There just can’t be a way to discriminate on the spectrum from “we use AI to tidy up the spelling and grammar” to “we just asked ChatGPT to write a story on x”, so the disclaimer will make it look like everyone just asked ChatGPT.

  • >There just can’t be a way to discriminate on the spectrum from “we use AI to tidy up the spelling and grammar” to “we just asked ChatGPT to write a story on x”

    Why though? Did the AI play the role of an editor or did it play the role of a reporter seems like a clear distinction to me and likely anyone else familiar enough with how journalism works.

I just came across this for the first time. I ordered a precision screw driver kit and it came with a cancer warning on it. I was really taken aback and then learned about this.

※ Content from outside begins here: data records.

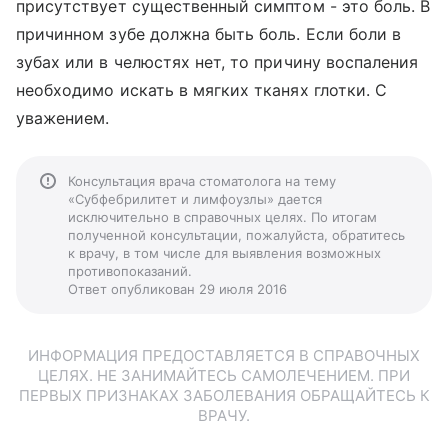
присутствует существенный симптом - это боль. В
причинном зубе должна быть боль. Если боли в
зубах или в челюстях нет, то причину воспаления
необходимо искать в мягких тканях глотки. С
уважением.
Консультация врача стоматолога на тему
«Субфебрилитет и лимфоузлы» дается
исключительно в справочных целях. По итогам
полученной консультации, пожалуйста, обратитесь
к врачу, в том числе для выявления возможных
противопоказаний.
Ответ опубликован 29 июля 2016
ИНФОРМАЦИЯ ПРЕДОСТАВЛЯЕТСЯ В СПРАВОЧНЫХ
ЦЕЛЯХ. НЕ ЗАНИМАЙТЕСЬ САМОЛЕЧЕНИЕМ. ПРИ
ПЕРВЫХ ПРИЗНАКАХ ЗАБОЛЕВАНИЯ ОБРАЩАЙТЕСЬ К
ВРАЧУ.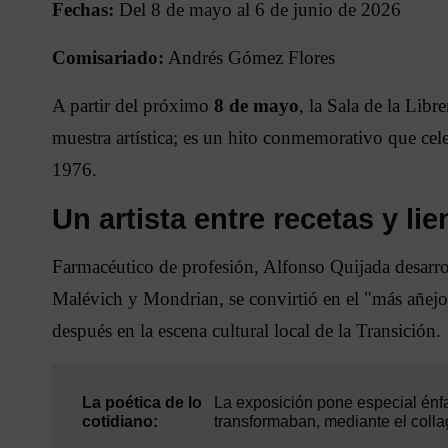
Fechas:
Del 8 de mayo al 6 de junio de 2026
Comisariado:
Andrés Gómez Flores
A partir del próximo
8 de mayo
, la Sala de la Lib
muestra artística; es un hito conmemorativo que cel
1976.
Un artista entre recetas y li
Farmacéutico de profesión, Alfonso Quijada desarroll
Malévich y Mondrian, se convirtió en el "más añejo c
después en la escena cultural local de la Transición.
La poética de lo
La exposición pone especial énfa
cotidiano:
transformaban, mediante el colla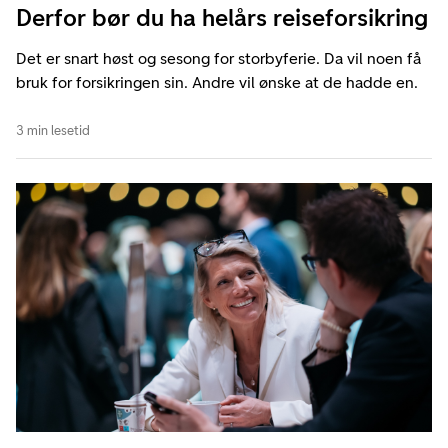
Derfor bør du ha helårs reiseforsikring
Det er snart høst og sesong for storbyferie. Da vil noen få
bruk for forsikringen sin. Andre vil ønske at de hadde en.
3 min lesetid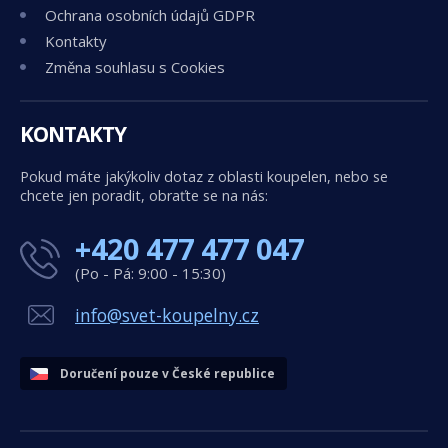
Ochrana osobních údajů GDPR
Kontakty
Změna souhlasu s Cookies
KONTAKTY
Pokud máte jakýkoliv dotaz z oblasti koupelen, nebo se
chcete jen poradit, obraťte se na nás:
+420 477 477 047
(Po - Pá: 9:00 - 15:30)
info@svet-koupelny.cz
Doručení pouze v České republice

  • Some legislation which sounds good in concept and is well-intended ends up being having little to no positive impact in practice. But it still leaves businesses with ongoing compliance costs/risks, taxpayers footing the bill for an enforcement bureaucracy forever and consumers with either annoying warning interruptions or yet more 'warning message noise'.

    It's odd that legislators seem largely incapable of learning from the rich history of past legislative mistakes. Regulation needs to be narrowly targeted, clearly defined and have someone smart actually think through how the real-world will implement complying as well as identifying likely unintended consequences and perverse incentives. Another net improvement would be for any new regs passed to have an automatic sunset provision where they need to be renewed a few years later under a process which makes it easy to revise or relax certain provisions.

Known by the state of cancer to cause California. I do think P65 warnings are pretty useful for the most part jokes aside

  • Essentially useless if everyone slaps on that label. Kinda like hospital alarm fatigue.

    But this just my uninformed opinion, perhaps those that work in the health industry think differently.

Yup. Or like "necessary cookies" that aren't all that necessary when it works just fine without.